Massachusetts Registrar of Motor Vehicles
- In office 1979–1983
- Preceded by: Alan Mackey
- Succeeded by: Alan Mackey
- In office 1964–1971
- Preceded by: James R. Lawton
- Succeeded by: Dave Lucey

Massachusetts Secretary of Public Safety
- In office 1971–1975
- Preceded by: Office created
- Succeeded by: Charles Barry

Personal details
- Born: December 10, 1915
- Died: June 29, 1993 (aged 77) Cambridge, Massachusetts

= Richard E. McLaughlin =

American politician (1915-1993)

Richard E. McLaughlin (December 10, 1915 – June 29, 1993) was a Massachusetts government official who served as Registrar of Motor Vehicles and Commissioner of Public Safety.

McLaughlin was appointed Registrar of Motor Vehicles in 1964 by Governor Endicott Peabody.

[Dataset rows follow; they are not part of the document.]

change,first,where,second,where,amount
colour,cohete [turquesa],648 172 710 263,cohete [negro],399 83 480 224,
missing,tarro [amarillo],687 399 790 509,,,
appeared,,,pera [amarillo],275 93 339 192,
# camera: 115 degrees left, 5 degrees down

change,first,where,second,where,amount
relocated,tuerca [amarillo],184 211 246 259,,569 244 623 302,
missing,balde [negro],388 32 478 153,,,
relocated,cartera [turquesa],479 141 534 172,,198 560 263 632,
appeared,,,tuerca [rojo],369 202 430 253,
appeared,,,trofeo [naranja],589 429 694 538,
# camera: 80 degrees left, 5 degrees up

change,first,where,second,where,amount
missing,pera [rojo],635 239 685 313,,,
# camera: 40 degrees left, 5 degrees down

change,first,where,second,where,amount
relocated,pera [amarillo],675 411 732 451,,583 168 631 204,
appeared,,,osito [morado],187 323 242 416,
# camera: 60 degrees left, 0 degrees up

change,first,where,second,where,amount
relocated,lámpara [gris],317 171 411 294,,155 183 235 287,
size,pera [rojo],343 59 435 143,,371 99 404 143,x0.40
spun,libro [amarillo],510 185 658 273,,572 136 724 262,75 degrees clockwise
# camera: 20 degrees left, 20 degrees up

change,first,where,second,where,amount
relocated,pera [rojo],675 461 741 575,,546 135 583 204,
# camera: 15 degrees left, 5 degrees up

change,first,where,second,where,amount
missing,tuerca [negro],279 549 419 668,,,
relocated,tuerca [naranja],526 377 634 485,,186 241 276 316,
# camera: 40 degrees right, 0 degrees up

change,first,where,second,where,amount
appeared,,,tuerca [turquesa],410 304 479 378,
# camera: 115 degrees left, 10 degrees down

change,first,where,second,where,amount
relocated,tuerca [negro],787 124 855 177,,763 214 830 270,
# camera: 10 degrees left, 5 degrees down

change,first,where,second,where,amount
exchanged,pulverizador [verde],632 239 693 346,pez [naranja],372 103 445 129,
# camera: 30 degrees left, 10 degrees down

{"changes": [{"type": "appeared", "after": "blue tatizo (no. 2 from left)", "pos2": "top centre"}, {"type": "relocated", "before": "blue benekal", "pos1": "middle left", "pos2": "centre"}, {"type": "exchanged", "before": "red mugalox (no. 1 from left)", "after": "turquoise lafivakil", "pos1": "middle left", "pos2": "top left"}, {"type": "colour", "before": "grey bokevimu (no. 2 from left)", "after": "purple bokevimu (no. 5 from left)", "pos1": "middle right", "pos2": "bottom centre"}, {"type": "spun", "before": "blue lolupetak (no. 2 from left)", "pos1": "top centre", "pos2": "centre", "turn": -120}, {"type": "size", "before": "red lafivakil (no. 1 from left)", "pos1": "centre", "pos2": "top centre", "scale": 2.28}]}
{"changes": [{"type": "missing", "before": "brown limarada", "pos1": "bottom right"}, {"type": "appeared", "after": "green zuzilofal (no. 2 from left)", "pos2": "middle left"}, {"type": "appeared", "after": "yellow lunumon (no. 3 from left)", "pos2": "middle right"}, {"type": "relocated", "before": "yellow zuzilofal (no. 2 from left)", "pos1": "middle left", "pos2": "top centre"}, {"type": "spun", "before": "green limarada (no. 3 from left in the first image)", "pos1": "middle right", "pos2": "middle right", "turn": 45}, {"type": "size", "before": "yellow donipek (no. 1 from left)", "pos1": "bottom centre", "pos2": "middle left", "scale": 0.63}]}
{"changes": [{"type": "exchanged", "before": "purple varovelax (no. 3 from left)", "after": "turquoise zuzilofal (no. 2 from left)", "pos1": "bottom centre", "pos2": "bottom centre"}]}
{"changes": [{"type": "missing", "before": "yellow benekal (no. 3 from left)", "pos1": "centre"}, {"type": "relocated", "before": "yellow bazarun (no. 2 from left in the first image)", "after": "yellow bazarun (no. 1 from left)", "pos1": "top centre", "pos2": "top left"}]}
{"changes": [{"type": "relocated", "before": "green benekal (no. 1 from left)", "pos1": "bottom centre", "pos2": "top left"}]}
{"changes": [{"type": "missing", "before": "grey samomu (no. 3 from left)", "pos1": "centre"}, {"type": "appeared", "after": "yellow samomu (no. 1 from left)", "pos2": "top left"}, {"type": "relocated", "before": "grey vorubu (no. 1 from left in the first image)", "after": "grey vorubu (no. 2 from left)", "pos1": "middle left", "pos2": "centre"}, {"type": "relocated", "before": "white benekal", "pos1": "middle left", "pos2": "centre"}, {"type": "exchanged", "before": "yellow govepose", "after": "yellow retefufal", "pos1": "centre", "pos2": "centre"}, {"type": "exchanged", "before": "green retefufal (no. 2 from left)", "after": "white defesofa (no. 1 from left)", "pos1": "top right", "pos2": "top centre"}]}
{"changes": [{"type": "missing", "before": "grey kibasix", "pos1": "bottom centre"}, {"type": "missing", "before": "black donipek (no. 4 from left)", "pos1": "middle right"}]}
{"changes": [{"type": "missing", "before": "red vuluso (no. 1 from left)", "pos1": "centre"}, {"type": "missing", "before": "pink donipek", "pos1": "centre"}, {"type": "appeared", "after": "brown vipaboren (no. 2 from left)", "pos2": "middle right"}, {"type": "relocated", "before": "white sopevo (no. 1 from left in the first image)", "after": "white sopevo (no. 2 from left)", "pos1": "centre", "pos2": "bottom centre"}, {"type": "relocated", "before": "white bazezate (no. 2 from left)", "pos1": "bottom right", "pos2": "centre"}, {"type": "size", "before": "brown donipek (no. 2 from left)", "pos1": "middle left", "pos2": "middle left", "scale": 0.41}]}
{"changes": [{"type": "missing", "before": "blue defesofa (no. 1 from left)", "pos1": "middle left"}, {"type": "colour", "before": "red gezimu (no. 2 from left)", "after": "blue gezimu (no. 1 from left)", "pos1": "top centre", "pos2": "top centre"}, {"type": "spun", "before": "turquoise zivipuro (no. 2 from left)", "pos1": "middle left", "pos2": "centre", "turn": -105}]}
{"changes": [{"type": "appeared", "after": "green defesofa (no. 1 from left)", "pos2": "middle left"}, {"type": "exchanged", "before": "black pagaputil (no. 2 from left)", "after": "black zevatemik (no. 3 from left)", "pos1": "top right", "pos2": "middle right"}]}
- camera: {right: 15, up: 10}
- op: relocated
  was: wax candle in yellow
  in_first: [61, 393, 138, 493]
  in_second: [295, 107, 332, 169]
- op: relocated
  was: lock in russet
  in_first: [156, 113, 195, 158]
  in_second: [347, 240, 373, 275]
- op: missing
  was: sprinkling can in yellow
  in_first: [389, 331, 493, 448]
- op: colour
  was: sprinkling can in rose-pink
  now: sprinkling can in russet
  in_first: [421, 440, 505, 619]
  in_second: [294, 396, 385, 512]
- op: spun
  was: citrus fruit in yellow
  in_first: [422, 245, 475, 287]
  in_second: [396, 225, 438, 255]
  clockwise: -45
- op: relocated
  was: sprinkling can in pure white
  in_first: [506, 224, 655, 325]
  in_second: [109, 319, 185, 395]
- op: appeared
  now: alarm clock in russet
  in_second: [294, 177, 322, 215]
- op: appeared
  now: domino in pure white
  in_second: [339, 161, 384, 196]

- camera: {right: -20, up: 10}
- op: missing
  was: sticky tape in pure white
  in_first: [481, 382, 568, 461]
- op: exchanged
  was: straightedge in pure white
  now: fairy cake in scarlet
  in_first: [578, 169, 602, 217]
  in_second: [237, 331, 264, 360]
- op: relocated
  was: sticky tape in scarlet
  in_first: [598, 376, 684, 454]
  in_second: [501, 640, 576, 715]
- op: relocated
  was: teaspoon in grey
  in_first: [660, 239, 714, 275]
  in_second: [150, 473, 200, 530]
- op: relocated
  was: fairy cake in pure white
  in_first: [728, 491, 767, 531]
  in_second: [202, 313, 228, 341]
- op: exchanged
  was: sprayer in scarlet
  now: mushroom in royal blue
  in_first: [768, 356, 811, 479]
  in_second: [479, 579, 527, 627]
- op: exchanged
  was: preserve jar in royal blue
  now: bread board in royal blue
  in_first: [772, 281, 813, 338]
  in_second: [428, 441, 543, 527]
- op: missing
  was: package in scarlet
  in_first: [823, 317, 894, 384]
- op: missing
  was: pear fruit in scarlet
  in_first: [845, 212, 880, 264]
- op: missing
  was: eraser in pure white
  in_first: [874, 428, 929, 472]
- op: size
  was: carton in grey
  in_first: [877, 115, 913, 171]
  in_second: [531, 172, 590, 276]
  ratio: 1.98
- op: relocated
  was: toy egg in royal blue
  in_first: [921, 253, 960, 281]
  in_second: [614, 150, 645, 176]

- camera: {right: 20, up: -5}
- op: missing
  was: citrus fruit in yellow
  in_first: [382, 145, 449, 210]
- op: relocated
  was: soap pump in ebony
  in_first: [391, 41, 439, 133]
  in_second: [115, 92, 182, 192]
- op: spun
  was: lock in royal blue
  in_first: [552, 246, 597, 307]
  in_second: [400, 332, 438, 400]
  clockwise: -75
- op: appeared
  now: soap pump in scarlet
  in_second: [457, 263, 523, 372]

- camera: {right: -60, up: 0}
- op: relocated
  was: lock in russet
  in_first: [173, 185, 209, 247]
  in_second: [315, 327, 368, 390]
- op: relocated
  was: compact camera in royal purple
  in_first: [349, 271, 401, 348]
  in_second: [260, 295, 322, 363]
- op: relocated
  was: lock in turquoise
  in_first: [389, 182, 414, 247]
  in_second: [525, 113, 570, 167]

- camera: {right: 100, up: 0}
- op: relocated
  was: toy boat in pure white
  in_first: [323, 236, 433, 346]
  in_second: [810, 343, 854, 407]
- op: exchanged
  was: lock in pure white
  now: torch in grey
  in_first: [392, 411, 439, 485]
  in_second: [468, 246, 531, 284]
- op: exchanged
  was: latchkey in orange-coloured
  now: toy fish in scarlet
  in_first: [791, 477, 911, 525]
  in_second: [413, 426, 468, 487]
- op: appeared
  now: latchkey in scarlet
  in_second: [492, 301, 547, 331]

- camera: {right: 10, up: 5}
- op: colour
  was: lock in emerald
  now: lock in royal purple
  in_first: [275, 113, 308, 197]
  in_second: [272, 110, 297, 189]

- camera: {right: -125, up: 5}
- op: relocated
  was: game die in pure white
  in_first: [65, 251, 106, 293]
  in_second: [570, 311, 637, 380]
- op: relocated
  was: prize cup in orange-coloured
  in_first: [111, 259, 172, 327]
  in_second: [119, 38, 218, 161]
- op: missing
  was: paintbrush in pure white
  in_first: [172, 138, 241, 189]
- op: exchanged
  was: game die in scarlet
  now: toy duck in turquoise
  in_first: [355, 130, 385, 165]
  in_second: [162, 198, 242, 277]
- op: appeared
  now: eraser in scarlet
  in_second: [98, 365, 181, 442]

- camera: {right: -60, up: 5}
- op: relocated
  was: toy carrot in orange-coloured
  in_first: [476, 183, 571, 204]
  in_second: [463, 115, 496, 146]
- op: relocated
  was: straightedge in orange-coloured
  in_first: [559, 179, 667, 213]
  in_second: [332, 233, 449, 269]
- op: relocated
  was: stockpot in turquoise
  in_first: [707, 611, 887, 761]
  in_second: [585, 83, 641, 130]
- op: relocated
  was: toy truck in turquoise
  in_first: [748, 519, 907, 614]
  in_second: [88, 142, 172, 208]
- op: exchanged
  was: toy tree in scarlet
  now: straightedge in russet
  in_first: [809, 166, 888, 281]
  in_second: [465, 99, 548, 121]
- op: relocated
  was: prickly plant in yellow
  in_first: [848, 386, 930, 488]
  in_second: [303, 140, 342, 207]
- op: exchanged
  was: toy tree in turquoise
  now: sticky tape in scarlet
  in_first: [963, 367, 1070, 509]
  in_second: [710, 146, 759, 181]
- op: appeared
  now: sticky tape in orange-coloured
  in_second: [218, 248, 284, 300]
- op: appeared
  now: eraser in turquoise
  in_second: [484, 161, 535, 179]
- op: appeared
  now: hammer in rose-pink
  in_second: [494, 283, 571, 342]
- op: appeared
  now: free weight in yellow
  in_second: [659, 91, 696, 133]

In 1971, Francis W. Sargent appointed McLaughlin to the newly created post of Secretary of Public Safety. He was also a member of the National Highway Safety Advisory Committee.

After a 4-year absence during the Dukakis administration, McLaughlin returned as Registrar of Motor Vehicles under Edward J. King.